Saved data entries
▽
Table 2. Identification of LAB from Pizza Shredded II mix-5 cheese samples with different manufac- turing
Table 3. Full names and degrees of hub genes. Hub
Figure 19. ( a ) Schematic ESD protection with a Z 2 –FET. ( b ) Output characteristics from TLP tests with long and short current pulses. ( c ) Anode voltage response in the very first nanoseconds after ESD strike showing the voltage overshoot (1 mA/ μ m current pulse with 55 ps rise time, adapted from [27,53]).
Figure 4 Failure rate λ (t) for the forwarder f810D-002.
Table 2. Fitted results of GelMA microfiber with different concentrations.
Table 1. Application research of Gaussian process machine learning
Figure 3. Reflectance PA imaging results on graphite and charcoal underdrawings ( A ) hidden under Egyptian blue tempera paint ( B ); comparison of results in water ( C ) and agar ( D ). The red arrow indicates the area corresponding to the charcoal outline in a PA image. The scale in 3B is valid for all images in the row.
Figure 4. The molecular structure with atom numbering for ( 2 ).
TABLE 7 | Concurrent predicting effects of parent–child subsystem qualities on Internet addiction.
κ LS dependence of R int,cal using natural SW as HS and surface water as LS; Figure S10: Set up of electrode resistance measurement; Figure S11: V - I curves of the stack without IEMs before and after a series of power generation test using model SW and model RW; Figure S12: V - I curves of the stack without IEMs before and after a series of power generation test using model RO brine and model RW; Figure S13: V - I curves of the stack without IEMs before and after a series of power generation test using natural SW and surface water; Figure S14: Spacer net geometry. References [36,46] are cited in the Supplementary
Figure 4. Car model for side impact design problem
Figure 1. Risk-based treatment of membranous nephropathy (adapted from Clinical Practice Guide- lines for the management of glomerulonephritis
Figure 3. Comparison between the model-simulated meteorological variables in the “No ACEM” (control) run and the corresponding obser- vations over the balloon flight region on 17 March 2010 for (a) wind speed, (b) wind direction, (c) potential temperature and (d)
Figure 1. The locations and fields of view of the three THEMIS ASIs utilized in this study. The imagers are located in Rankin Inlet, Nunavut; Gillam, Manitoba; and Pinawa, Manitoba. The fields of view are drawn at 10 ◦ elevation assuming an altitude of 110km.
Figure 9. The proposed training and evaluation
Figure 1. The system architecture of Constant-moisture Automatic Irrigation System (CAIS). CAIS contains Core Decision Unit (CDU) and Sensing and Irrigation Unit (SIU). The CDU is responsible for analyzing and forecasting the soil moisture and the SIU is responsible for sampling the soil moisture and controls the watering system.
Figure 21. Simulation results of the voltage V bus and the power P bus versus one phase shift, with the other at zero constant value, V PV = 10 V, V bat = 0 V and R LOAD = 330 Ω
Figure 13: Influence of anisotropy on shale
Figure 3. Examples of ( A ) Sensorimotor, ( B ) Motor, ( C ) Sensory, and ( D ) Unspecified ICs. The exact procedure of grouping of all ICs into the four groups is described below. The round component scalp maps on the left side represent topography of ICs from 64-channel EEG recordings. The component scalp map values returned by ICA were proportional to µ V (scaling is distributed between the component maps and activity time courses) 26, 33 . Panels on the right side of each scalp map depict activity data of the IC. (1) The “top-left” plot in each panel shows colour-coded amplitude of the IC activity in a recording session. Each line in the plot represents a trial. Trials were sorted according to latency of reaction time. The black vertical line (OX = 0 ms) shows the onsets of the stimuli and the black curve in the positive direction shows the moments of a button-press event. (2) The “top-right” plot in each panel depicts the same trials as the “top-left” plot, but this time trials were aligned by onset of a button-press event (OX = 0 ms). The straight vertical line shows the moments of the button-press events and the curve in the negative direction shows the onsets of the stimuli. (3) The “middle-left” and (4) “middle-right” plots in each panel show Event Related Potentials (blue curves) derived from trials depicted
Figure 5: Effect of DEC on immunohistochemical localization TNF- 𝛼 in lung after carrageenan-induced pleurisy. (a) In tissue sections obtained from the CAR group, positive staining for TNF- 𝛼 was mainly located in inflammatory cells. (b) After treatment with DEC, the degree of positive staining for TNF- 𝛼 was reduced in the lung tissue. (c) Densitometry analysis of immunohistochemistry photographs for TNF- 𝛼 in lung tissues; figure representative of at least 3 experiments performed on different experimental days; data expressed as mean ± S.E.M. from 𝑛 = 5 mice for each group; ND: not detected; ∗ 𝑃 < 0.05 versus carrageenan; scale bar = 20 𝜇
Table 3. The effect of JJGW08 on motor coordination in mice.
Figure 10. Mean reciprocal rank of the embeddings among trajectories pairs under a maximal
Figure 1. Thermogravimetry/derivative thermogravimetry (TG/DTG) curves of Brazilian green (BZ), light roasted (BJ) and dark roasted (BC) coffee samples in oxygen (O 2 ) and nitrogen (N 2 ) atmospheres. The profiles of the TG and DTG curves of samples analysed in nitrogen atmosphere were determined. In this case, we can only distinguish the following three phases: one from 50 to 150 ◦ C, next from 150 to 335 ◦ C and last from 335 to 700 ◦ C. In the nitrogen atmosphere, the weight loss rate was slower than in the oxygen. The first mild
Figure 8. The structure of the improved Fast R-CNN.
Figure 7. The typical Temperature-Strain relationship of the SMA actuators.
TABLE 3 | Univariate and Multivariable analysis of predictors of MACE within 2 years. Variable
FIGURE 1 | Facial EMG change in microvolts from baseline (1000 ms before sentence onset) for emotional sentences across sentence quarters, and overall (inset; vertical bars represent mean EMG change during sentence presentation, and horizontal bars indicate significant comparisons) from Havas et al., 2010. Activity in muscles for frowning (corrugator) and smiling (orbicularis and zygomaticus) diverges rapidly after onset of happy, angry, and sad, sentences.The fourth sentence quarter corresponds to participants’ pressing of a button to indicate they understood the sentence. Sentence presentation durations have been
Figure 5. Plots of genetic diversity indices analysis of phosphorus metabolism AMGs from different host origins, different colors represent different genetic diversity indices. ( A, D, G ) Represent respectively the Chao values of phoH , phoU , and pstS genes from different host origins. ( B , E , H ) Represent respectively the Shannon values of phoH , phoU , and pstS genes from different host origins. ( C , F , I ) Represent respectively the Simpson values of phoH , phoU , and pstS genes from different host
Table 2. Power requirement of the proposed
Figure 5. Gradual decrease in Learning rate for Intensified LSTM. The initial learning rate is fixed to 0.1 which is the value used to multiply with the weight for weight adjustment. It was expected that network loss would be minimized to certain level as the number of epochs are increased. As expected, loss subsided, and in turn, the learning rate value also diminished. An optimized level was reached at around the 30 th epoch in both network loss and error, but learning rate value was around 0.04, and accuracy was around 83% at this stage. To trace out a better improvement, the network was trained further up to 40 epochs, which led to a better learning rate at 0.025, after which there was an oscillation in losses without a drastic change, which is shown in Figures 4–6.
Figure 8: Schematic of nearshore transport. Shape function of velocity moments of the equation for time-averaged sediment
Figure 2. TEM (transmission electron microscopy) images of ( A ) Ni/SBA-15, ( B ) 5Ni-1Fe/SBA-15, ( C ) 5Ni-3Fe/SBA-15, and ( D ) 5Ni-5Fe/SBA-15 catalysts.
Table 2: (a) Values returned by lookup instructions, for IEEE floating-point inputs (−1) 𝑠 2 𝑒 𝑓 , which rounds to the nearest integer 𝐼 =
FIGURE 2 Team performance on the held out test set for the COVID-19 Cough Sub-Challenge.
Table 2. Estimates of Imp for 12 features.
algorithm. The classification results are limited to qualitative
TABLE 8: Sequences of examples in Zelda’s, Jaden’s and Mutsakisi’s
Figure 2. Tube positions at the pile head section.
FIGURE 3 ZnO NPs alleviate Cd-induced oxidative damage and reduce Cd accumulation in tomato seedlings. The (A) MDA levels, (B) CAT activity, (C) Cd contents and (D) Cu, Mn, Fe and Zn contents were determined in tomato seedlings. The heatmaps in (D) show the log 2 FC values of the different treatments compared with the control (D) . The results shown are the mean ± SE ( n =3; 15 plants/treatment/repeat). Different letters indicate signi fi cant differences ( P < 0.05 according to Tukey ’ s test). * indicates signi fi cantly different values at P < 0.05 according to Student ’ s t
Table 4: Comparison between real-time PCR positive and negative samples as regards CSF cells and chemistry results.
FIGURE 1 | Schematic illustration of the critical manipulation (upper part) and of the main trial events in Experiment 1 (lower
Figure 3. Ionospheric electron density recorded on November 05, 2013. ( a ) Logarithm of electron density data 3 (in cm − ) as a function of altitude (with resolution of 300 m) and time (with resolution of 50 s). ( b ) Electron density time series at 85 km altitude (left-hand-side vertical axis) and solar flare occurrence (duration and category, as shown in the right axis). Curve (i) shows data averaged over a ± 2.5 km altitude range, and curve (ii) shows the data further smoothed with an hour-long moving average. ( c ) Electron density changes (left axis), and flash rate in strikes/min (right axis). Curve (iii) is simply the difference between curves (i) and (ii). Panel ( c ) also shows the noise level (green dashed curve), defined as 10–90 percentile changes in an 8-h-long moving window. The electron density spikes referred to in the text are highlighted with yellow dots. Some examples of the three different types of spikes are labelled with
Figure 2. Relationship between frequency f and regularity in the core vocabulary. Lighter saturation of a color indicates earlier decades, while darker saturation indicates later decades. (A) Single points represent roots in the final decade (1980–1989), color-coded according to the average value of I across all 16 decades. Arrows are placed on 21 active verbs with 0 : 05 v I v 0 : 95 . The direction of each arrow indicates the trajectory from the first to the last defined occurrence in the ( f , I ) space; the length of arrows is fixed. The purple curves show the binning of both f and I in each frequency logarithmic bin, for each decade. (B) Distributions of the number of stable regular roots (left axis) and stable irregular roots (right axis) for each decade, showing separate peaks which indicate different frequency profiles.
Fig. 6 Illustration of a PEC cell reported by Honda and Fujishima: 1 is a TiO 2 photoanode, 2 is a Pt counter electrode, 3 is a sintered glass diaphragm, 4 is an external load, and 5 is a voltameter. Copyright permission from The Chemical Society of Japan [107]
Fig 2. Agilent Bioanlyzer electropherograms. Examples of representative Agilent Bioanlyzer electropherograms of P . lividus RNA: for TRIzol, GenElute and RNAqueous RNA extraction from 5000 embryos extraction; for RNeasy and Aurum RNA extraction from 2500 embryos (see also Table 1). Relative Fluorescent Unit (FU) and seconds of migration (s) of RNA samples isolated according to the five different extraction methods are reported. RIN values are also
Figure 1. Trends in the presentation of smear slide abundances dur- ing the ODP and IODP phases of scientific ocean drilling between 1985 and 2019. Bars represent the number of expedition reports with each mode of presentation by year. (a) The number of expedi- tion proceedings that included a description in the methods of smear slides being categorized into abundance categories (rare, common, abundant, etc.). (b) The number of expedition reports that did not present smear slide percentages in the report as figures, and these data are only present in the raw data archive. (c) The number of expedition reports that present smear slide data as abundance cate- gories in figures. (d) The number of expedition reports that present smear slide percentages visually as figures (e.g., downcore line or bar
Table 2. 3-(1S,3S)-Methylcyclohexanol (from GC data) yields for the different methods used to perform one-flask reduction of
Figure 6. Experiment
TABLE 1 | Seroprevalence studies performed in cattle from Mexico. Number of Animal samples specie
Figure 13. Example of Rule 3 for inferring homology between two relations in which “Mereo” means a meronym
△
Task to complete =
Using the data above, repeat exactly the lines that begin at the line with "Figure 4 Failure" and end at the line with "Table 1. Application", both ends included.

Reply to the exercise =
Figure 4 Failure rate λ (t) for the forwarder f810D-002.
Table 2. Fitted results of GelMA microfiber with different concentrations.
Table 1. Application research of Gaussian process machine learning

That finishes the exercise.